If a potential employer wants to evaluate my ability and style for writing code I have a GitHub profile with numerous projects populated over numerous years. If that is too much trouble then why the fuck would I do a take home assignment for them?

JohnFen · 1 days ago
I never had a good one, although that's probably because I started refusing to do them years ago.

The worst one was about 15 years ago. The task was to design and implement an ML system to solve a complex network optimization problem. It was so complex that I was given three months to do it. My estimation was that I could do it in three months if I worked on it full time, which was clearly a ridiculous ask.

Show replies

aprdm · 1 days ago
I had one that I enjoyed many years ago, to write a service that calculated the Nth digit of Pi.

It was up to you what you wanted to do / how / if you wanted to deploy. They only asked that you write how you would've liked to receive such service from another org.

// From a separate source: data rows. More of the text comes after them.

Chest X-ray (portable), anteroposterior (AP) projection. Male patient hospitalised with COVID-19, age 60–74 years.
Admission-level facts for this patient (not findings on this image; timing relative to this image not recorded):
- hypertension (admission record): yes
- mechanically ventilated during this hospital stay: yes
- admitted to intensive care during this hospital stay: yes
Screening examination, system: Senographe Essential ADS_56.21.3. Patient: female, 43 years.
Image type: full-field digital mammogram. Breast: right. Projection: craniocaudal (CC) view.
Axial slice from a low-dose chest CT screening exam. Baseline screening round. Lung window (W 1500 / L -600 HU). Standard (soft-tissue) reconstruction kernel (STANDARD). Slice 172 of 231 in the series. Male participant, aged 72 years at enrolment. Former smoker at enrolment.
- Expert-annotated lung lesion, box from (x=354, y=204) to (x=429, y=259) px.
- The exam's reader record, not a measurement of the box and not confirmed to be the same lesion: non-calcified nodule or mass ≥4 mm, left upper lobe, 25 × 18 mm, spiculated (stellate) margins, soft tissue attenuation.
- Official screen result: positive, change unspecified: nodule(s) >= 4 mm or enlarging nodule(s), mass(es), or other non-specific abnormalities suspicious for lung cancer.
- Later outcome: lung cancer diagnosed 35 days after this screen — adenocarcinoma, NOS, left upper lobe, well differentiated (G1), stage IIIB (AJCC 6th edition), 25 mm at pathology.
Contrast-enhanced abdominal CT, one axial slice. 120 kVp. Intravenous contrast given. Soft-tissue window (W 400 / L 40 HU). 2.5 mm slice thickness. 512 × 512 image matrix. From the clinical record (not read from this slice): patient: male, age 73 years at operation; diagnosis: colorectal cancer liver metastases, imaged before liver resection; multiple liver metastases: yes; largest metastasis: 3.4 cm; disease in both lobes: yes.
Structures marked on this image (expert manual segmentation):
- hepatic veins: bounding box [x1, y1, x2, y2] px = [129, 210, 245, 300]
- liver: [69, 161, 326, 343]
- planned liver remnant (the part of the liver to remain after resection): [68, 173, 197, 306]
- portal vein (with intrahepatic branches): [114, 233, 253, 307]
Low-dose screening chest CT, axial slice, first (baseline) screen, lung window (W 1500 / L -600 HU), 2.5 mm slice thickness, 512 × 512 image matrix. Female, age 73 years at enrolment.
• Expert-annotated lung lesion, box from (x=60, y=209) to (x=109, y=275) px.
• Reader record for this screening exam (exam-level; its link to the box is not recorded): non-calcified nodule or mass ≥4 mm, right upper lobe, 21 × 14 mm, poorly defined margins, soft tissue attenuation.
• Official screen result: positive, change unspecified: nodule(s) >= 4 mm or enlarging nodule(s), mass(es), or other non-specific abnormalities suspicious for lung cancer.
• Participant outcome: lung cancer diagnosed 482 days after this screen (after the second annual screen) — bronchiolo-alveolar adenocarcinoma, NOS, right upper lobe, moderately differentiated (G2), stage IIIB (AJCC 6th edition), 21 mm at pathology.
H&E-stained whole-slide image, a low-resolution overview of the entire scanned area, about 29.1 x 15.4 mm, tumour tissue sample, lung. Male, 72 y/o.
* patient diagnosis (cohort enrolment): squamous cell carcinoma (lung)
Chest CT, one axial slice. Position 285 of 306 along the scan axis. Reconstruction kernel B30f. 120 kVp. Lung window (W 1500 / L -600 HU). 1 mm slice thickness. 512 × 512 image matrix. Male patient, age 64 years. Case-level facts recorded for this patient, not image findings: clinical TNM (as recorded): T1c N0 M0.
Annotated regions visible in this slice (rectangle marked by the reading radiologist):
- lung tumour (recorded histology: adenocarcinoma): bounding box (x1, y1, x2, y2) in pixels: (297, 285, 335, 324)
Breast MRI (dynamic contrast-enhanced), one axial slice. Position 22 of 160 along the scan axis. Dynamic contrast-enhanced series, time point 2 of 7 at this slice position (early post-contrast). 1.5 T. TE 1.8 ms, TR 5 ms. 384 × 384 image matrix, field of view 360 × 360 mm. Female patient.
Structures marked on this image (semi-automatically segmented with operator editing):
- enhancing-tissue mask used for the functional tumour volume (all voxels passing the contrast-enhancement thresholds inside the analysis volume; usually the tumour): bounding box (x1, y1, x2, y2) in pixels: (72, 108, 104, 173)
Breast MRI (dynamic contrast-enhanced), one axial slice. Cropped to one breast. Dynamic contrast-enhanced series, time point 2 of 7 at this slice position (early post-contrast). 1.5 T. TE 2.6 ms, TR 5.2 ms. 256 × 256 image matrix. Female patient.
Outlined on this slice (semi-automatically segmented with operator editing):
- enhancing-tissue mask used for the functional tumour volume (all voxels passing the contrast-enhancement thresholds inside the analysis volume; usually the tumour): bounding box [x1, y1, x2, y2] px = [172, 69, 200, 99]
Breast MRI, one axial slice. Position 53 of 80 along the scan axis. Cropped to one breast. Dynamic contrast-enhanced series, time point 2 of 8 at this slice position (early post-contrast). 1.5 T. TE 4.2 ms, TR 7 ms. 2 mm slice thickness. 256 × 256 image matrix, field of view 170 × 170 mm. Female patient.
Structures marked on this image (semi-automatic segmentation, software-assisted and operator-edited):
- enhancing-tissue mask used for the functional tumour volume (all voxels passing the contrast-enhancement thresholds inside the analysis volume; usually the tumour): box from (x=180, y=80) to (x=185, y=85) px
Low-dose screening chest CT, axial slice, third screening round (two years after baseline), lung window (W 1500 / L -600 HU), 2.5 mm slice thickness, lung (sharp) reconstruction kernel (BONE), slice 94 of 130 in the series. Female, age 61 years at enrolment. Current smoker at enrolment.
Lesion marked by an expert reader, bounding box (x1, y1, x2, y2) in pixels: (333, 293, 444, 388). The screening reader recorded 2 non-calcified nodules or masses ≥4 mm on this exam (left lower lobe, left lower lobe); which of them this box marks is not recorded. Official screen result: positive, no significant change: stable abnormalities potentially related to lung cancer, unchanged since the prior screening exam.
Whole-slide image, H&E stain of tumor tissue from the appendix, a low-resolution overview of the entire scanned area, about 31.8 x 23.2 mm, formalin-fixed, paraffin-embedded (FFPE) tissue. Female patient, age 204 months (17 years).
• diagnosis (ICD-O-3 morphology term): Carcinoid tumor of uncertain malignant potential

Then in the day of the in person interview we reviewed my code / README / tests ; was very nice.

Show replies

csomar · 1 days ago
Take-homes are highly flawed. If you provide a small/short challenge that could be solved with AI, it'll not help you measure the candidate. On the other hand, if you ask for a month worth of work, no one is going to take that up. Automattic does pay for it, and that's the only way I can see this attracting eligible candidates.

At your stage (startup with 2 people), you are much better focusing with designing your product than designing an interview process. Hire someone you know or freelancers.

Show replies

codingdave · 1 days ago
The best ones I have done have been actual paid tasks for the team. Where they found something they needed from their backlog that was small and self-contained enough that I could do on my own system without needing any complex onboarding, and they paid me market rate for the time worked. We then came back together and reviewed the work as the next interview.